Data excerpts
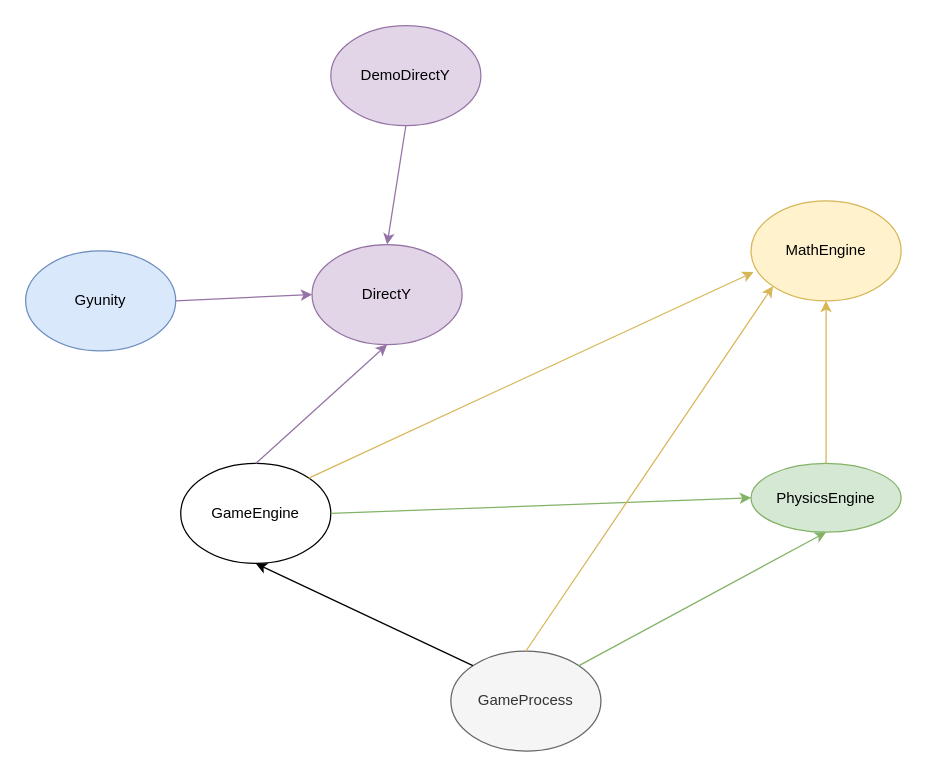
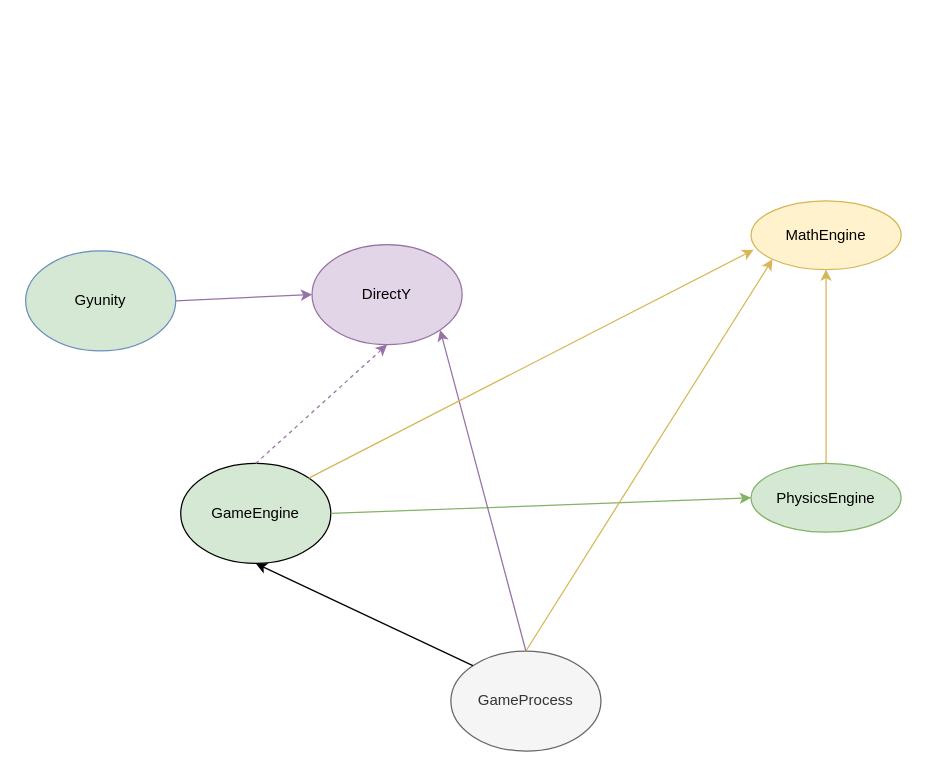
  <mxCell id="0" />
  <mxCell id="1" parent="0" />
- <mxCell id="2" value="MathEngine" style="ellipse;whiteSpace=wrap;html=1;fillColor=#fff2cc;strokeColor=#d6b656;" parent="1" vertex="1"><mxGeometry x="600" y="160" width="120" height="80" as="geometry" /></mxCell>
- <mxCell id="3" value="Gyunity" style="ellipse;whiteSpace=wrap;html=1;fillColor=#dae8fc;strokeColor=#6c8ebf;" parent="1" vertex="1"><mxGeometry x="20" y="200" width="120" height="80" as="geometry" /></mxCell>
+ <mxCell id="2" value="MathEngine" style="ellipse;whiteSpace=wrap;html=1;fillColor=#fff2cc;strokeColor=#d6b656;" parent="1" vertex="1"><mxGeometry x="600" y="160" width="120" height="55" as="geometry" /></mxCell>
+ <mxCell id="3" value="Gyunity" style="ellipse;whiteSpace=wrap;html=1;fillColor=#d5e8d4;strokeColor=#6c8ebf;" parent="1" vertex="1"><mxGeometry x="20" y="200" width="120" height="80" as="geometry" /></mxCell>
  <mxCell id="4" value="PhysicsEngine" style="ellipse;whiteSpace=wrap;html=1;fillColor=#d5e8d4;strokeColor=#82b366;" parent="1" vertex="1"><mxGeometry x="600" y="370" width="120" height="55" as="geometry" /></mxCell>
  <mxCell id="5" value="GameProcess" style="ellipse;whiteSpace=wrap;html=1;fillColor=#f5f5f5;strokeColor=#666666;fontColor=#333333;" parent="1" vertex="1"><mxGeometry x="360" y="520" width="120" height="80" as="geometry" /></mxCell>
  <mxCell id="6" value="" style="endArrow=classic;html=1;rounded=0;exitX=0.5;exitY=0;exitDx=0;exitDy=0;entryX=0.5;entryY=1;entryDx=0;entryDy=0;fillColor=#fff2cc;strokeColor=#d6b656;" parent="1" source="4" target="2" edge="1"><mxGeometry width="50" height="50" relative="1" as="geometry"><mxPoint x="360" y="680" as="sourcePoint" /><mxPoint x="410" y="630" as="targetPoint" /></mxGeometry></mxCell>
  <mxCell id="7" value="DirectY" style="ellipse;whiteSpace=wrap;html=1;fillColor=#e1d5e7;strokeColor=#9673a6;" parent="1" vertex="1"><mxGeometry x="249" y="195" width="120" height="80" as="geometry" /></mxCell>
  <mxCell id="8" value="" style="endArrow=classic;html=1;rounded=0;exitX=1;exitY=0.5;exitDx=0;exitDy=0;entryX=0;entryY=0.5;entryDx=0;entryDy=0;fillColor=#e1d5e7;strokeColor=#9673a6;" parent="1" source="3" target="7" edge="1"><mxGeometry width="50" height="50" relative="1" as="geometry"><mxPoint x="360" y="680" as="sourcePoint" /><mxPoint x="350" y="420" as="targetPoint" /><Array as="points" /></mxGeometry></mxCell>
- <mxCell id="9" value="GameEngine" style="ellipse;whiteSpace=wrap;html=1;" parent="1" vertex="1"><mxGeometry x="144" y="370" width="120" height="80" as="geometry" /></mxCell>
- <mxCell id="10" value="" style="endArrow=classic;html=1;rounded=0;exitX=0.5;exitY=0;exitDx=0;exitDy=0;entryX=0.5;entryY=1;entryDx=0;entryDy=0;fillColor=#e1d5e7;strokeColor=#9673a6;" parent="1" source="9" target="7" edge="1"><mxGeometry width="50" height="50" relative="1" as="geometry"><mxPoint x="360" y="680" as="sourcePoint" /><mxPoint x="410" y="630" as="targetPoint" /></mxGeometry></mxCell>
+ <mxCell id="9" value="GameEngine" style="ellipse;whiteSpace=wrap;html=1;fillColor=#d5e8d4;" parent="1" vertex="1"><mxGeometry x="144" y="370" width="120" height="80" as="geometry" /></mxCell>
+ <mxCell id="10" value="" style="endArrow=classic;html=1;rounded=0;exitX=0.5;exitY=0;exitDx=0;exitDy=0;entryX=0.5;entryY=1;entryDx=0;entryDy=0;fillColor=#e1d5e7;strokeColor=#9673a6;dashed=1;" parent="1" source="9" target="7" edge="1"><mxGeometry width="50" height="50" relative="1" as="geometry"><mxPoint x="360" y="680" as="sourcePoint" /><mxPoint x="410" y="630" as="targetPoint" /></mxGeometry></mxCell>
  <mxCell id="11" value="" style="endArrow=classic;html=1;rounded=0;exitX=1;exitY=0.5;exitDx=0;exitDy=0;entryX=0;entryY=0.5;entryDx=0;entryDy=0;fillColor=#d5e8d4;strokeColor=#82b366;" parent="1" source="9" target="4" edge="1"><mxGeometry width="50" height="50" relative="1" as="geometry"><mxPoint x="360" y="680" as="sourcePoint" /><mxPoint x="410" y="630" as="targetPoint" /></mxGeometry></mxCell>
- <mxCell id="12" value="" style="endArrow=classic;html=1;rounded=0;exitX=1;exitY=0;exitDx=0;exitDy=0;entryX=0.5;entryY=1;entryDx=0;entryDy=0;fillColor=#d5e8d4;strokeColor=#82b366;" parent="1" source="5" target="4" edge="1"><mxGeometry width="50" height="50" relative="1" as="geometry"><mxPoint x="360" y="680" as="sourcePoint" /><mxPoint x="410" y="630" as="targetPoint" /></mxGeometry></mxCell>
  <mxCell id="13" value="" style="endArrow=classic;html=1;rounded=0;exitX=0;exitY=0;exitDx=0;exitDy=0;entryX=0.5;entryY=1;entryDx=0;entryDy=0;" parent="1" source="5" target="9" edge="1"><mxGeometry width="50" height="50" relative="1" as="geometry"><mxPoint x="360" y="680" as="sourcePoint" /><mxPoint x="410" y="630" as="targetPoint" /></mxGeometry></mxCell>
  <mxCell id="14" value="" style="endArrow=classic;html=1;rounded=0;entryX=0;entryY=1;entryDx=0;entryDy=0;exitX=0.5;exitY=0;exitDx=0;exitDy=0;fillColor=#fff2cc;strokeColor=#d6b656;" parent="1" source="5" target="2" edge="1"><mxGeometry width="50" height="50" relative="1" as="geometry"><mxPoint x="360" y="680" as="sourcePoint" /><mxPoint x="410" y="630" as="targetPoint" /></mxGeometry></mxCell>
- <mxCell id="16" value="DemoDirectY" style="ellipse;whiteSpace=wrap;html=1;fillColor=#e1d5e7;strokeColor=#9673a6;" parent="1" vertex="1"><mxGeometry x="264" y="20" width="120" height="80" as="geometry" /></mxCell>
- <mxCell id="17" value="" style="endArrow=classic;html=1;rounded=0;exitX=0.5;exitY=1;exitDx=0;exitDy=0;entryX=0.5;entryY=0;entryDx=0;entryDy=0;fillColor=#e1d5e7;strokeColor=#9673a6;" parent="1" source="16" target="7" edge="1"><mxGeometry width="50" height="50" relative="1" as="geometry"><mxPoint x="360" y="680" as="sourcePoint" /><mxPoint x="410" y="630" as="targetPoint" /></mxGeometry></mxCell>
+ <mxCell id="15" value="" style="endArrow=classic;html=1;rounded=0;entryX=1;entryY=1;entryDx=0;entryDy=0;exitX=0.5;exitY=0;exitDx=0;exitDy=0;fillColor=#e1d5e7;strokeColor=#9673a6;" parent="1" source="5" target="7" edge="1"><mxGeometry width="50" height="50" relative="1" as="geometry"><mxPoint x="360" y="680" as="sourcePoint" /><mxPoint x="410" y="630" as="targetPoint" /></mxGeometry></mxCell>
  <mxCell id="18" value="" style="endArrow=classic;html=1;rounded=0;exitX=1;exitY=0;exitDx=0;exitDy=0;entryX=0.017;entryY=0.713;entryDx=0;entryDy=0;entryPerimeter=0;fillColor=#fff2cc;strokeColor=#d6b656;" parent="1" source="9" target="2" edge="1"><mxGeometry width="50" height="50" relative="1" as="geometry"><mxPoint x="350" y="470" as="sourcePoint" /><mxPoint x="400" y="420" as="targetPoint" /></mxGeometry></mxCell>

Request:
Collect every line above that contains the string "Gyunity", treating uppercase and lowercase letters as different.

Finished exercise:
- <mxCell id="3" value="Gyunity" style="ellipse;whiteSpace=wrap;html=1;fillColor=#dae8fc;strokeColor=#6c8ebf;" parent="1" vertex="1"><mxGeometry x="20" y="200" width="120" height="80" as="geometry" /></mxCell>
+ <mxCell id="3" value="Gyunity" style="ellipse;whiteSpace=wrap;html=1;fillColor=#d5e8d4;strokeColor=#6c8ebf;" parent="1" vertex="1"><mxGeometry x="20" y="200" width="120" height="80" as="geometry" /></mxCell>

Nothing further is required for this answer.